Without copying the images, write out all the entries below verbatim.
------ INFORMATION PROVIDED ------
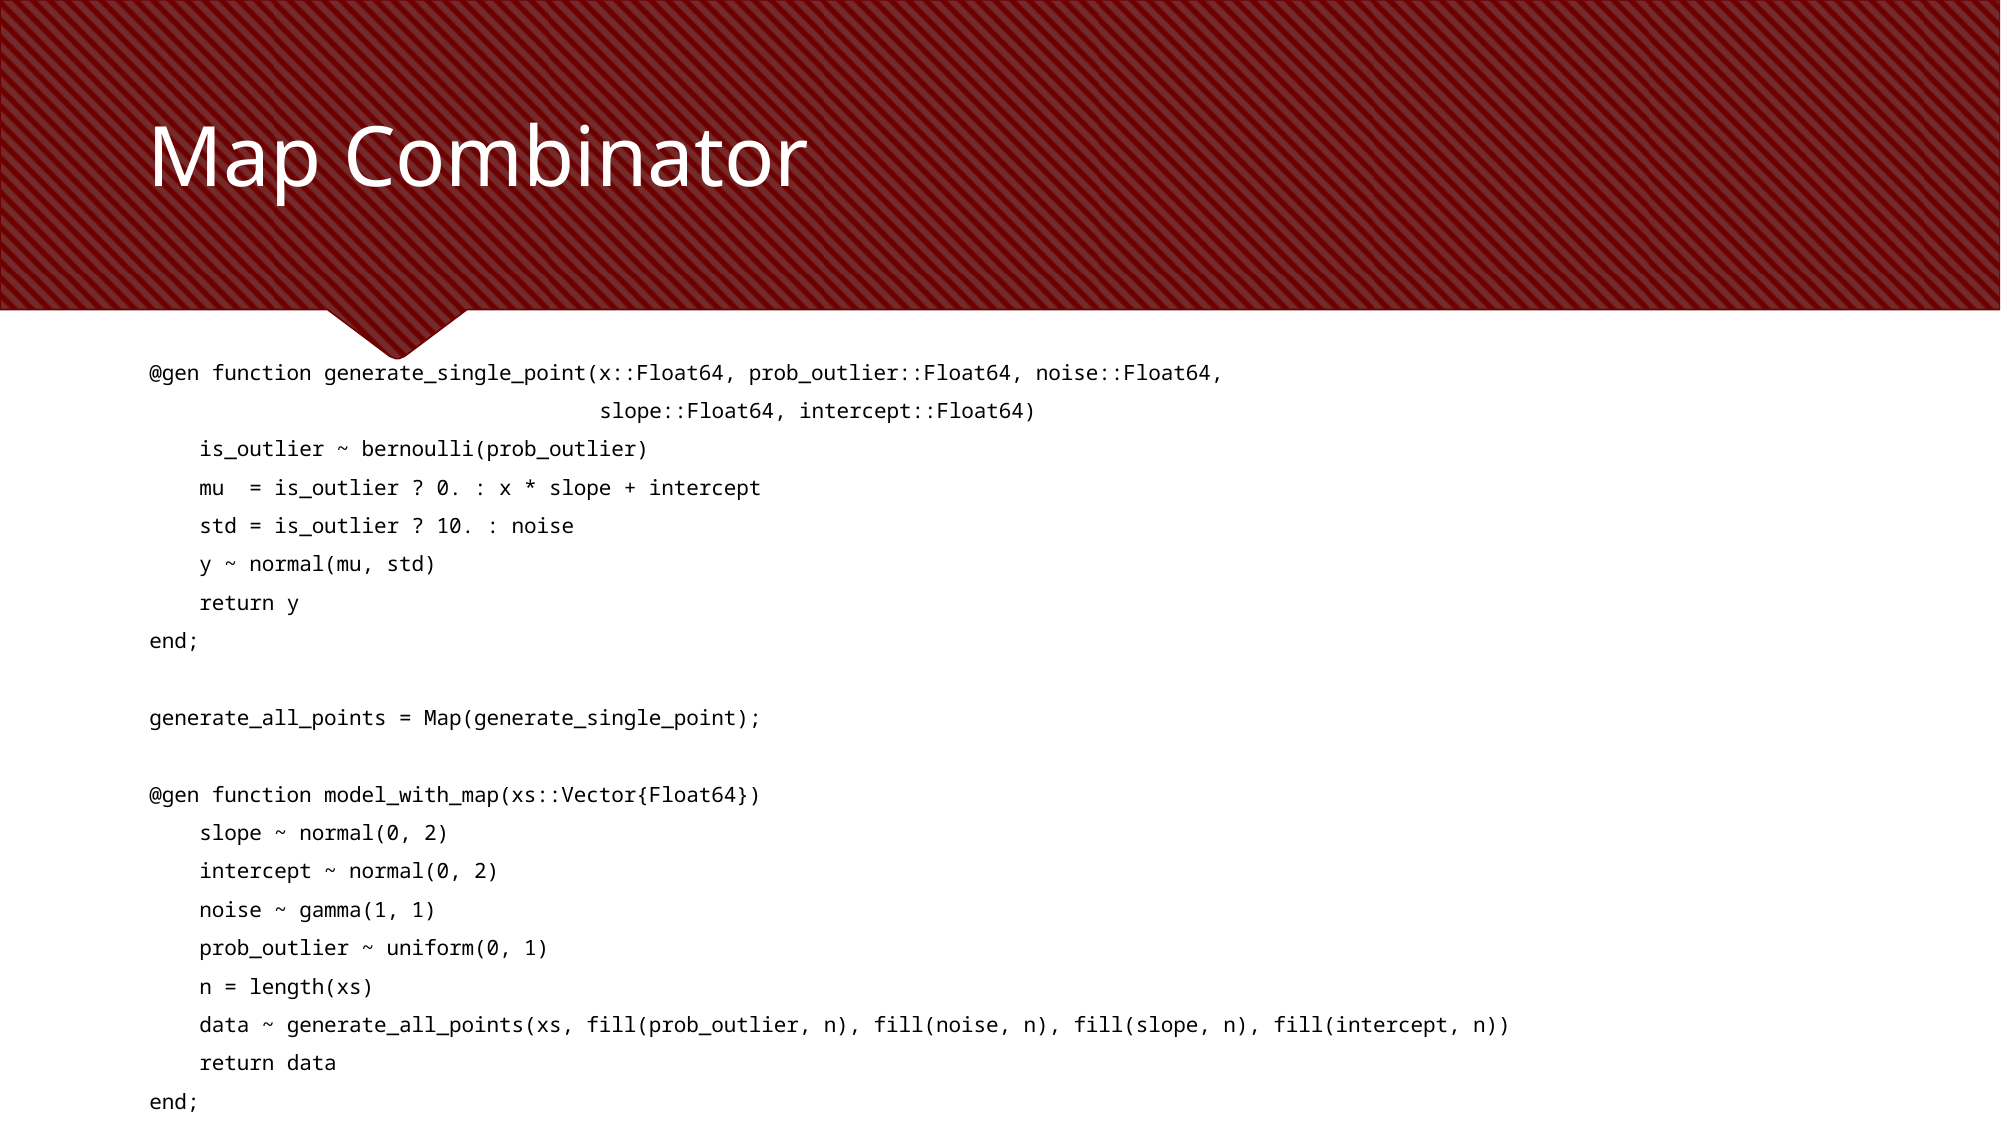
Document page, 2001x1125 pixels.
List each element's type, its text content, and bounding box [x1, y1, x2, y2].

title Map Combinator [132, 73, 1868, 233]
list @gen function generate_single_point(x::Float64, prob_outlier::Float64, noise::Float64, slope::Float64, intercept::Float64) is_outlier ~ bernoulli(prob_outlier) mu = is_outlier ? 0. : x * slope + intercept std = is_outlier ? 10. : noise y ~ normal(mu, std) return y end; generate_all_points = Map(generate_single_point); @gen function model_with_map(xs::Vector{Float64}) slope ~ normal(0, 2) intercept ~ normal(0, 2) noise ~ gamma(1, 1) prob_outlier ~ uniform(0, 1) n = length(xs) data ~ generate_all_points(xs, fill(prob_outlier, n), fill(noise, n), fill(slope, n), fill(intercept, n)) return data end; [134, 347, 1866, 1125]
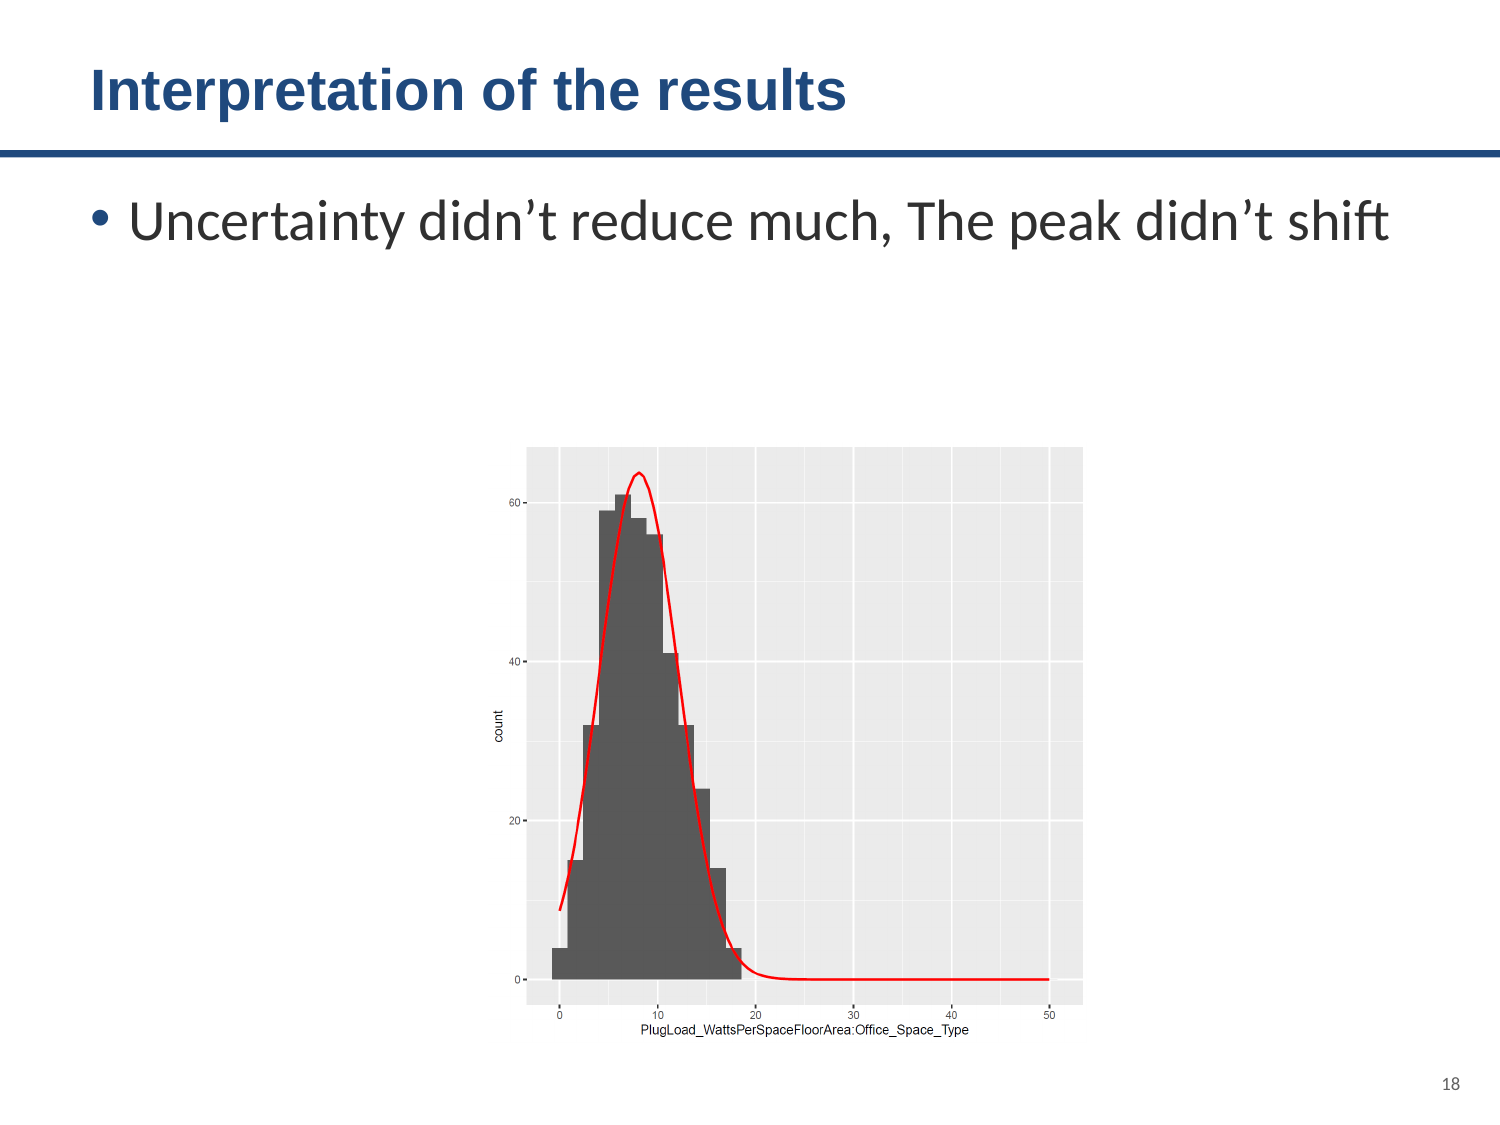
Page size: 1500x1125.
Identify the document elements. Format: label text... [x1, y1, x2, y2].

slide_number 18 [1412, 1064, 1476, 1125]
picture [487, 442, 1087, 1043]
title Interpretation of the results [74, 44, 1500, 138]
list Uncertainty didn’t reduce much, The peak didn’t shift [74, 174, 1426, 1006]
------
EXERCISE RESPONSE >>
Document page, 2001x1125 pixels.
List each element's type, its text content, and bounding box [x1, y1, x2, y2].

title Map Combinator [132, 73, 1868, 233]
list @gen function generate_single_point(x::Float64, prob_outlier::Float64, noise::Float64, slope::Float64, intercept::Float64) is_outlier ~ bernoulli(prob_outlier) mu = is_outlier ? 0. : x * slope + intercept std = is_outlier ? 10. : noise y ~ normal(mu, std) return y end; generate_all_points = Map(generate_single_point); @gen function model_with_map(xs::Vector{Float64}) slope ~ normal(0, 2) intercept ~ normal(0, 2) noise ~ gamma(1, 1) prob_outlier ~ uniform(0, 1) n = length(xs) data ~ generate_all_points(xs, fill(prob_outlier, n), fill(noise, n), fill(slope, n), fill(intercept, n)) return data end; [134, 347, 1866, 1125]
Page size: 1500x1125.
Identify the document elements. Format: label text... [x1, y1, x2, y2].

slide_number 18 [1412, 1064, 1476, 1125]
picture [487, 442, 1087, 1043]
title Interpretation of the results [74, 44, 1500, 138]
list Uncertainty didn’t reduce much, The peak didn’t shift [74, 174, 1426, 1006]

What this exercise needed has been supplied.